I harken back to the 1960’s when a pair of brothers joined my brother and me in helping all four of us to dissolve some preconceptions of similar ideas. We were not unique in our approaches to such things, but the way the four of us fed off each other was a fun and enlightening experience that’s only been repeated in my life a very few times. I was just hoping the idea of this particular duality might appeal to some of you, the adventurous ones.
Consider a parallel concept. That of player versus operator of such things as pianos, violins, guitars and theremins. There’s a sort of mystique and other-worldly reverence attached to players, especially ones who have elevated their skills into the realm of art while an operator of a computer, locomotive, buzz saw, or xray machine is deemed as little more than a lackey.

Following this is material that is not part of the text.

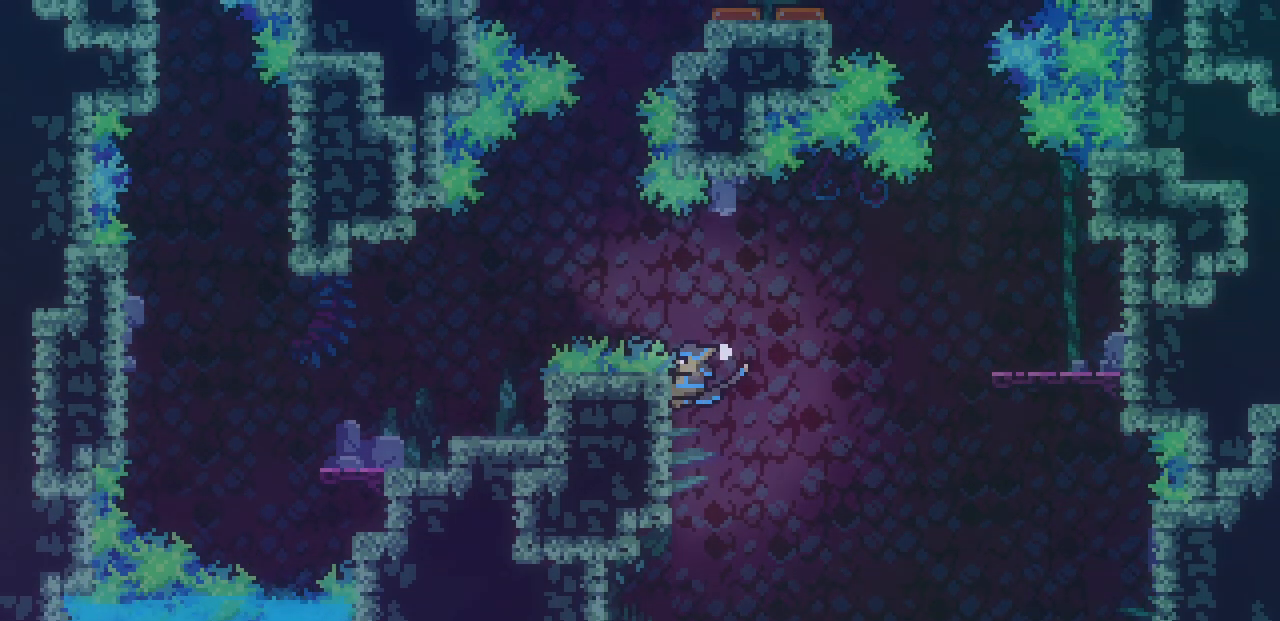
{"keys": ["left", "shift", "z"], "events": [[150, "z", "down"], [234, "up", "up"]]}
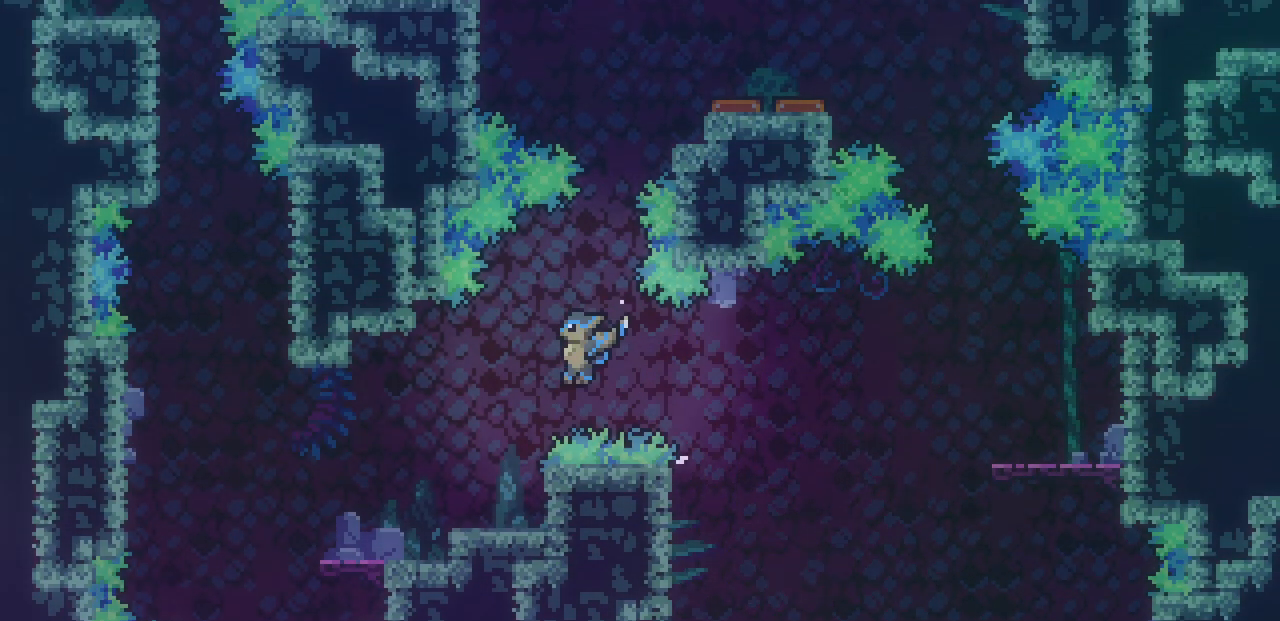
{"keys": ["left"], "events": [[267, "z", "up"], [284, "shift", "up"]]}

What separates those activities can be seen as subjective and arbitrary if one allows the terms to be switched so that you consider Eric Clapton, Elton John, Jascha Heifetz and their ilk as nothing but instrument operators.

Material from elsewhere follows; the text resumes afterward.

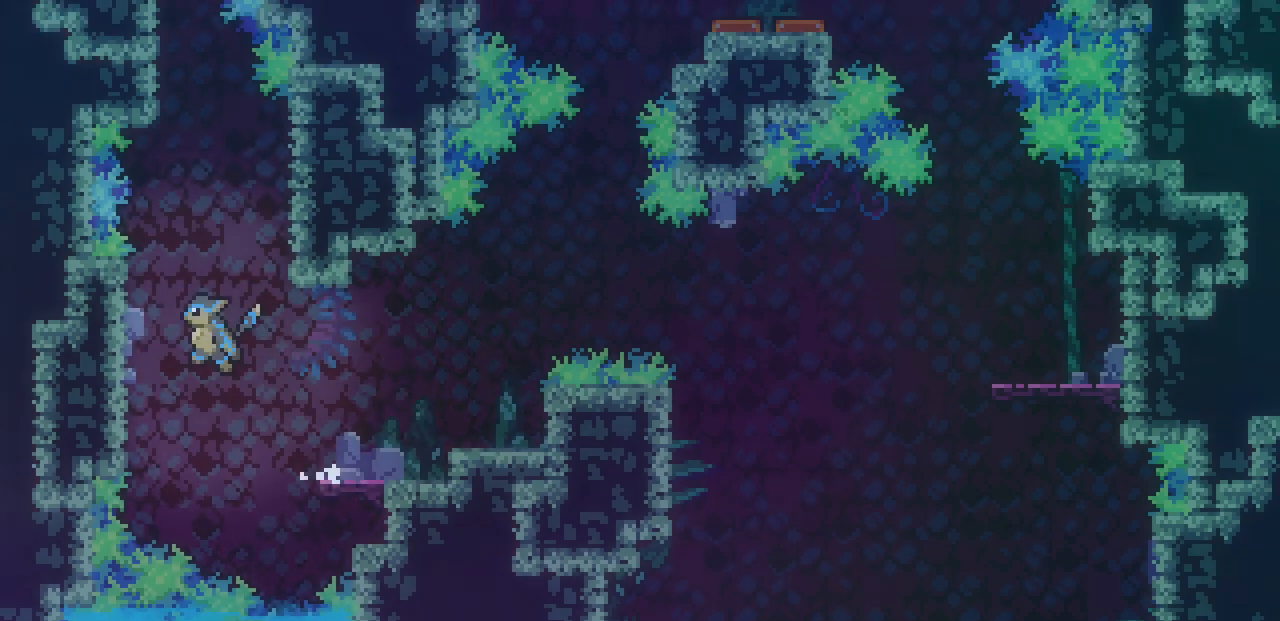
{"keys": ["right", "shift", "z"], "events": [[217, "z", "up"], [334, "left", "up"], [334, "right", "down"], [350, "z", "down"]]}
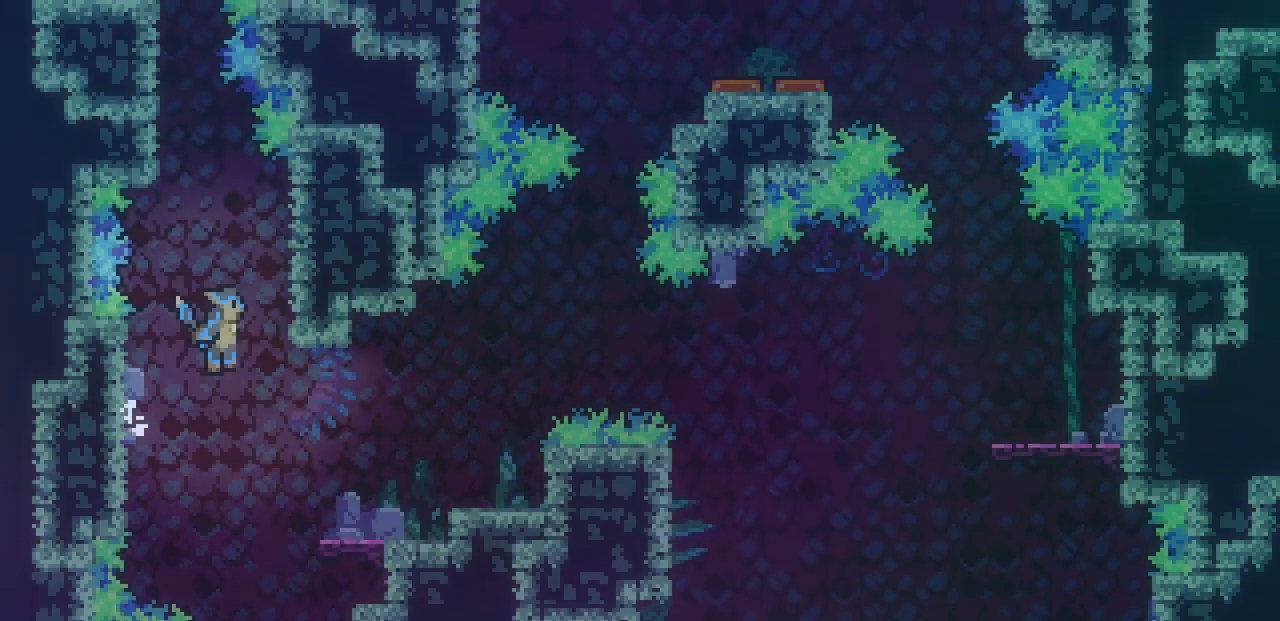
{"keys": ["shift", "up"], "events": [[167, "up", "down"], [250, "right", "up"], [300, "z", "up"]]}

There’s still hope for this thread if more folks will break down whatever is keeping it from being a fun game of words. After all, it’s in MPSIMS and not Great Debates, for Satan’s sake!

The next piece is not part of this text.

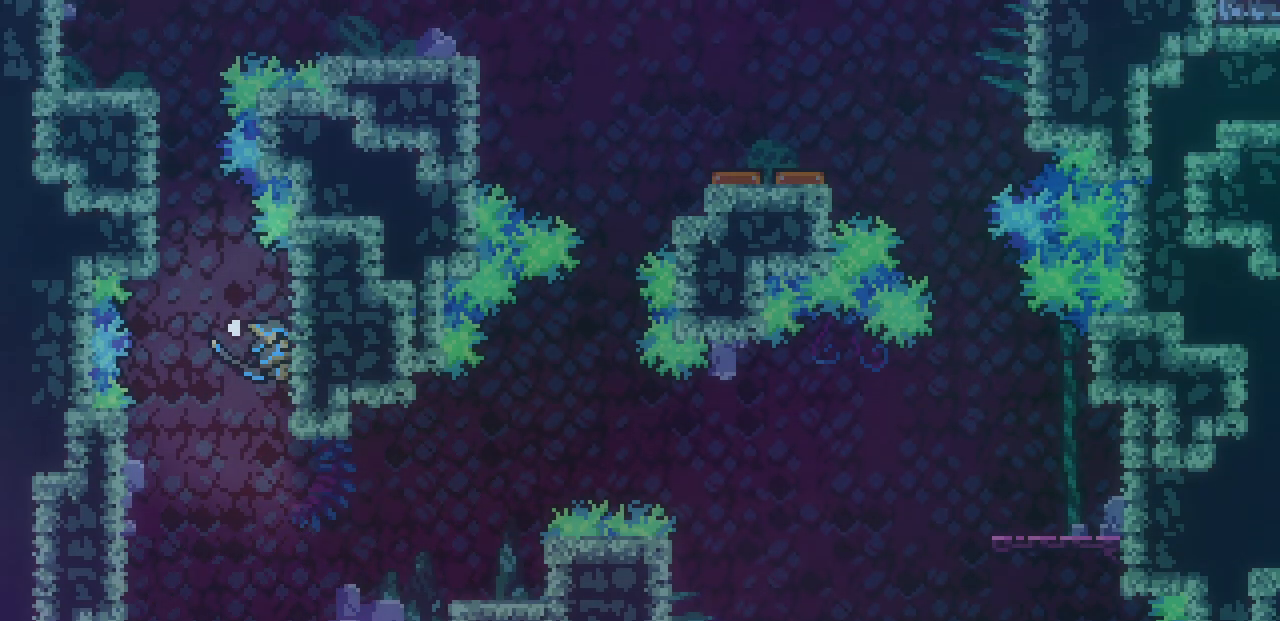
{"keys": ["left", "shift", "z"], "events": [[200, "left", "down"], [250, "up", "up"], [250, "z", "down"]]}
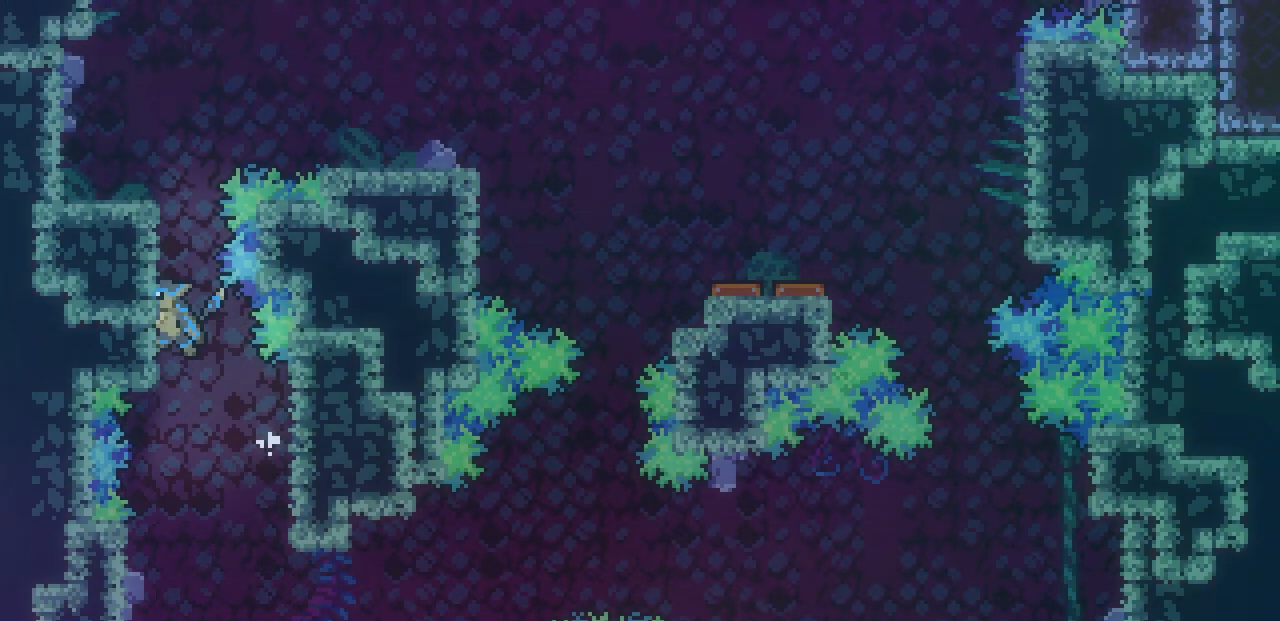
{"keys": ["left", "shift", "up"], "events": [[17, "up", "down"], [100, "z", "up"]]}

There’s an interesting corollary with probability. Nowadays everybody sees it as quite routine but it’s actually a fairly recent discovery (invention?). The basic fundamentals of calculating probabilities weren’t laid down until the 17th century.
This surprisingly long delay occurred in a large part because it took a fundamental change in the way people thought about mathematics. The classical idea had always been that mathematics required you to produce a provably correct answer. If you couldn’t show which answer to a problem was the right one then what you were doing wasn’t math. So calculating chances seemed, by definition, to be outside of mathematics.
The notion of Fuzzy Logic also applies here. It may be worth noting that there seems to be a shift from that sort of thinking to a more conservative approach where “prove it” is the watchword. Little room for experimentation with concepts. Technology (even Engineering) vs. Science sort of thing.
Is there actually any content to this thread or is it some sort of goof/joke/prank?
It’s an epistemological discussion.
Perhaps the concept of inevitability needs to be considered.
Let’s put aside the study of the physical world. I think everyone accepts that things like hydrogen atoms and x-rays and amoebas and Pluto all had objective existences before humans first observed them. These are clearly discoveries.
So let’s focus on non-material things. Math and music, for example.
Did Beethoven invent or discover his Ninth Symphony? I think most would agree he invented it. If Beethoven had died as a child, it seems impossible that the Ninth Symphony would have existed without him. It wasn’t something that had its own existence and was merely awaiting Beethoven’s discovery of it. Beethoven created the Ninth Symphony out of nothing.
Now let’s consider negative numbers. There was clearly a time when nobody knew about negative numbers. They’re not natural objects that were found lying around. Somebody came up with the idea of negative numbers. But did this anonymous thinker invent the idea of negative numbers or discover it?
That brings me to the issue of inevitability. We can accept that when people begin looking in the right place they will discover material things like atoms and germs and exoplanets. So does the same inevitability exist in mathematics? Will anybody proceeding along in the study of mathematics inevitably arrive at certain concepts? Are all mathematical concepts inevitable or are some optional?
Consider Euclid’s parallel postulate. For centuries, people assumed it was an inevitable fact that parallel lines never met. But now mathematicians know about other geometric systems where this isn’t true. Are there perhaps other aspects of our mathematics that we consider axiomatic but which are actually just universal assumptions?